Temui Keluarga Dokter Icha, LPSK Siap Investigasi Dugaan Intimidasi

Foto mendiang Dokter Icha Pakaenoni di rumah duka. (Metro TV/Ferdinandus Rabu)

Temui Keluarga Dokter Icha, LPSK Siap Investigasi Dugaan Intimidasi

Ferdinandus Rabu • 26 July 2026 09:02

Kupang: Lembaga Perlindungan Saksi dan Korban (LPSK) mengunjungi keluarga mendiang Dokter Icha Pakaenoni di rumah duka yang berada di Perumahan Baumata, Desa Baumata Barat, Kecamatan Taebenu, Kabupaten Kupang, Nusa Tenggara Timur.

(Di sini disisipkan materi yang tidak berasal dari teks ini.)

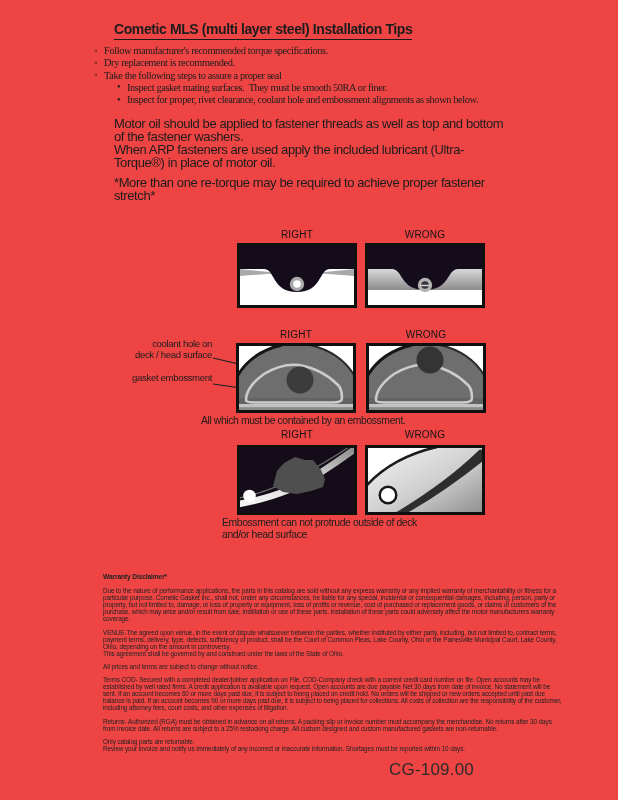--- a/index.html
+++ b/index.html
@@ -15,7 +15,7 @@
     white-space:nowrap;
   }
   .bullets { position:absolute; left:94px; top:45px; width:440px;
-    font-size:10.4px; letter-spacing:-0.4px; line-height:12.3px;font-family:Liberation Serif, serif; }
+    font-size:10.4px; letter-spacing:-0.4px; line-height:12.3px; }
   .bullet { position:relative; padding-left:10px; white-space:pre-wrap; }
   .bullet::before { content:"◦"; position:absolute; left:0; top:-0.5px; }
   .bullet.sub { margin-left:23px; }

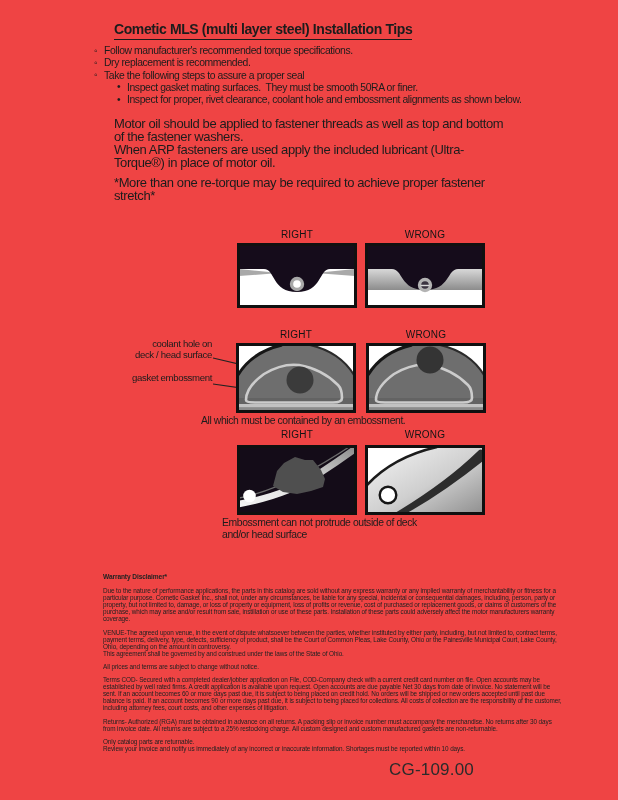--- a/index.html
+++ b/index.html
@@ -57,6 +57,7 @@
   </section>
 
   <section class="diesel">
+    <h2>*For Diesel Applications*</h2>
     <p class="para">Motor oil should be applied to fastener threads as well as top and bottom of the fastener washers.
 When ARP fasteners are used apply the included lubricant (Ultra-Torque®) in place of motor oil.</p>
     <p class="para">*More than one re-torque may be required to achieve proper fastener stretch*</p>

Wakil Ketua LPSK, Sri Nurherwati, mengatakan kunjungan tersebut merupakan bentuk penguatan kepada keluarga agar tetap meneruskan proses hukum yang sedang berjalan.

"Kita berkunjung untuk menguatkan supaya keluarga tetap meneruskan proses berikutnya. Nanti tim LPSK turun untuk melakukan investigasi," kata Sri di Kupang, Minggu, 26 Juli 2026. 
 


Sejauh ini, LPSK belum memberikan pendampingan secara langsung kepada keluarga. Namun, LPSK telah memberikan informasi hukum sebagai bentuk penguatan terhadap keluarga korban.

"Kita menguatkan pemberdayaan hukum. Kita belum melakukan pendampingan, tetapi setidaknya kita memberikan informasi hukum yang menguatkan," ujarnya.

Menurut Sri, langkah selanjutnya adalah memastikan saksi maupun korban dapat memberikan keterangan berdasarkan fakta yang mereka ketahui selama proses penanganan perkara.

"Apa yang dilakukan ke depan supaya saksi dan korban memberikan keterangan sesuai fakta, apa yang dilihat, apa yang didengar, dan dialami," tuturnya.


Jajaran LPSK mengunjungi rumah keluarga mendiang Dokter Icha. (Metro TV/Ferdinandus Rabu)


Kunjungan tersebut dipimpin Wakil Ketua LPSK, Sri Nurherwati, bersama jajaran. Mereka diterima oleh kedua orang tua mendiang Dokter Icha, adiknya, serta tim kuasa hukum keluarga.

Sebelum pertemuan dimulai, rombongan LPSK bersama keluarga menggelar doa bersama. Momen tersebut bertepatan dengan hari ulang tahun mendiang Dokter Icha.

Setelah doa bersama, LPSK menggelar pertemuan tertutup dengan keluarga dan tim kuasa hukum untuk membahas penanganan dugaan intimidasi yang diduga dilakukan oleh tiga oknum anggota DPRD terhadap mendiang Dokter Icha Pakaenoni.